### TASK TO CARRY OUT
Whenever a line in the data holds the string "DIFFERENTIAL", pull that line out.

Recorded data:
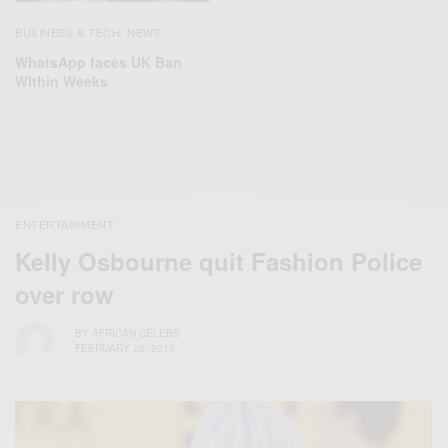
BUSINESS & TECH
NEWS
,
WhatsApp faces UK Ban
Within Weeks
ENTERTAINMENT
Kelly Osbourne quit Fashion Police
over row
BY
AFRICAN CELEBS
FEBRUARY 26, 2015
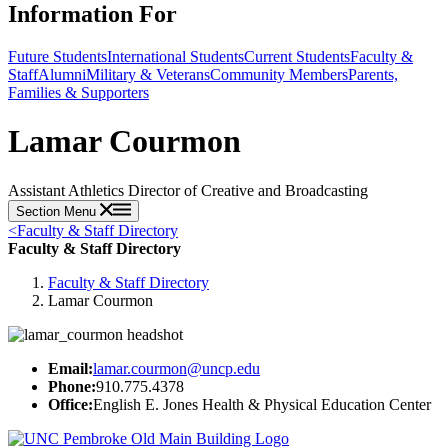
Information For
Future Students
International Students
Current Students
Faculty &
Staff
Alumni
Military & Veterans
Community Members
Parents,
Families & Supporters
Lamar Courmon
Assistant Athletics Director of Creative and Broadcasting
Section Menu
<
Faculty & Staff Directory
Faculty & Staff Directory
Faculty & Staff Directory
Lamar Courmon
Email:
lamar.courmon@uncp.edu
Phone:
910.775.4378
Office:
English E. Jones Health & Physical Education Center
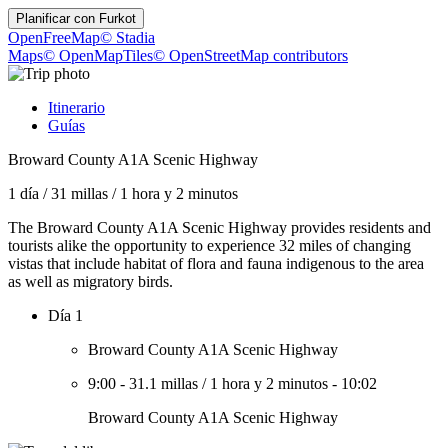
Planificar con
Furkot
OpenFreeMap
© Stadia
Maps
© OpenMapTiles
© OpenStreetMap contributors
Itinerario
Guías
Broward County A1A Scenic Highway
1 día
/
31 millas
/
1 hora y 2 minutos
The Broward County A1A Scenic Highway provides residents and
tourists alike the opportunity to experience 32 miles of changing
vistas that include habitat of flora and fauna indigenous to the area
as well as migratory birds.
Día 1
Broward County A1A Scenic Highway
9:00
-
31.1 millas
/
1 hora y 2 minutos
-
10:02
Broward County A1A Scenic Highway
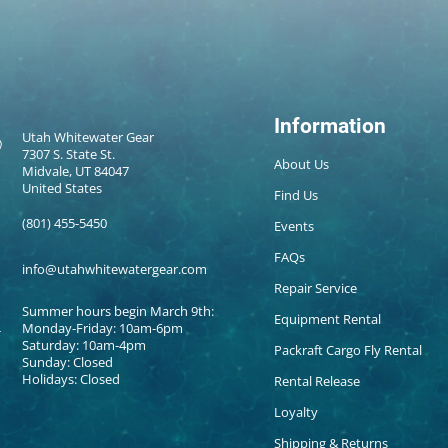
Information
Utah Whitewater Gear
7307 S. State St.
About Us
Midvale, UT 84047
United States
Find Us
(801) 455-5450
Events
FAQs
info@utahwhitewatergear.com
Repair Service
Summer hours begin March 9th:
Equipment Rental
Monday-Friday: 10am-6pm
Saturday: 10am-4pm
Packraft Cargo Fly Rental
Sunday: Closed
Holidays: Closed
Rental Release
Loyalty
Shipping & Returns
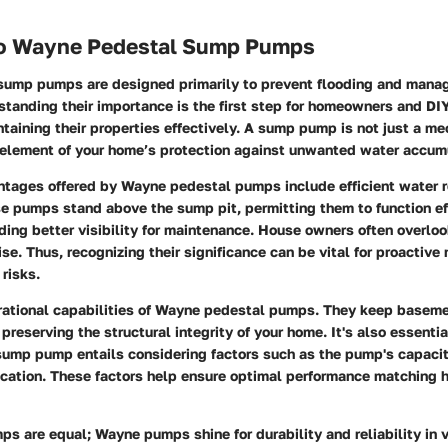
to Wayne Pedestal Sump Pumps
ump pumps are designed primarily to prevent flooding and mana
rstanding their importance is the first step for homeowners and DI
ntaining their properties effectively. A sump pump is not just a me
l element of your home’s protection against unwanted water accum
ntages offered by Wayne pedestal pumps include efficient water 
se pumps stand above the sump pit, permitting them to function eff
ding better visibility for maintenance. House owners often overl
ise. Thus, recognizing their significance can be vital for proactive
 risks.
rational capabilities of Wayne pedestal pumps. They keep basem
preserving the structural integrity of your home. It's also essenti
sump pump entails considering factors such as the pump's capacit
cation. These factors help ensure optimal performance matching
s are equal; Wayne pumps shine for durability and reliability in 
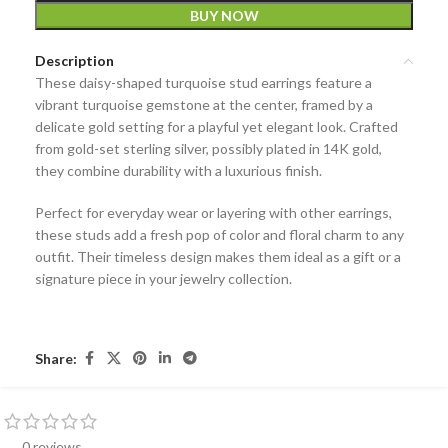
BUY NOW
Description
These
daisy-shaped turquoise stud earrings
feature a
vibrant turquoise gemstone at the center, framed by a
delicate gold setting for a playful yet elegant look. Crafted
from
gold-set sterling silver
, possibly plated in 14K gold,
they combine durability with a luxurious finish.
Perfect for everyday wear or layering with other earrings,
these studs add a fresh pop of color and floral charm to any
outfit. Their timeless design makes them ideal as a gift or a
signature piece in your jewelry collection.
Share:
0 reviews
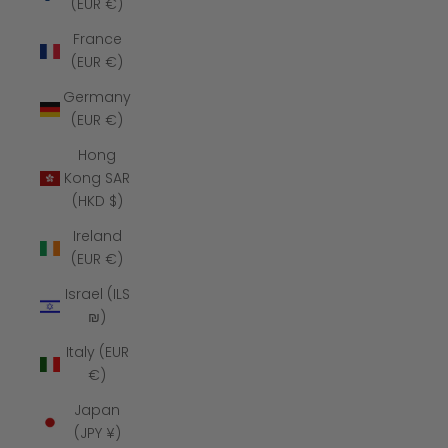
(EUR €)
France
(EUR €)
Germany
(EUR €)
Hong
Kong SAR
(HKD $)
Ireland
(EUR €)
Israel (ILS
₪)
Italy (EUR
€)
Japan
(JPY ¥)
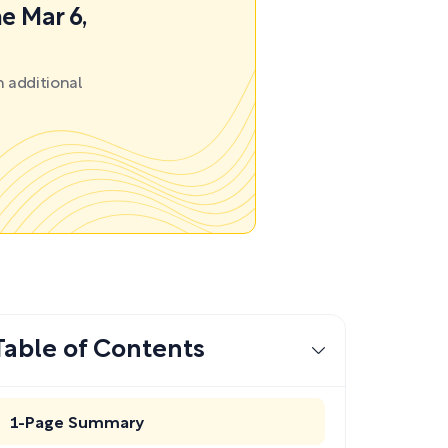
e Mar 6,
 additional
Table of Contents
1-Page Summary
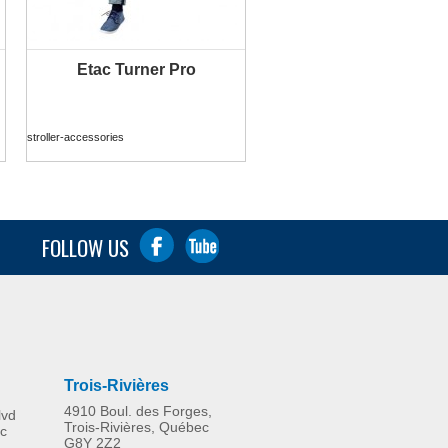
Etac Turner Pro
MORE INFO
stroller-accessories
FOLLOW US
Trois-Rivières
4910 Boul. des Forges,
lvd
Trois-Rivières, Québec
c
G8Y 2Z2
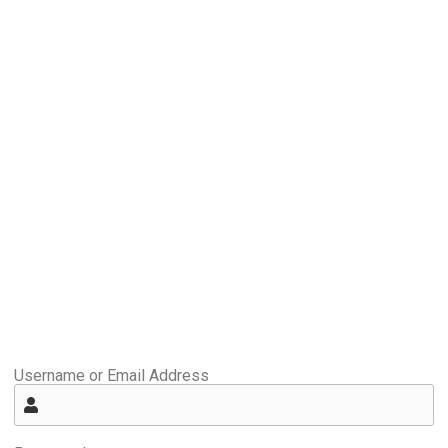
Username or Email Address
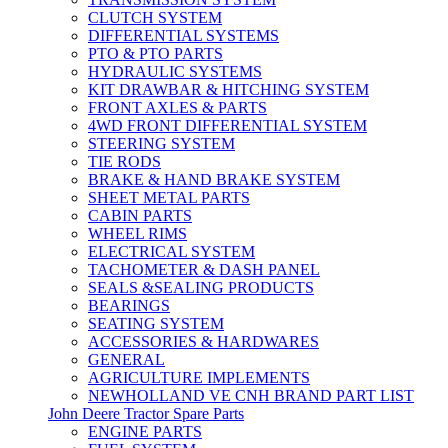
CLUTCH SYSTEM
DIFFERENTIAL SYSTEMS
PTO & PTO PARTS
HYDRAULIC SYSTEMS
KIT DRAWBAR & HITCHING SYSTEM
FRONT AXLES & PARTS
4WD FRONT DIFFERENTIAL SYSTEM
STEERING SYSTEM
TIE RODS
BRAKE & HAND BRAKE SYSTEM
SHEET METAL PARTS
CABIN PARTS
WHEEL RIMS
ELECTRICAL SYSTEM
TACHOMETER & DASH PANEL
SEALS &SEALING PRODUCTS
BEARINGS
SEATING SYSTEM
ACCESSORIES & HARDWARES
GENERAL
AGRICULTURE IMPLEMENTS
NEWHOLLAND VE CNH BRAND PART LIST
John Deere Tractor Spare Parts
ENGINE PARTS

### SOLUTION FOR THIS EXERCISE
DIFFERENTIAL SYSTEMS
4WD FRONT DIFFERENTIAL SYSTEM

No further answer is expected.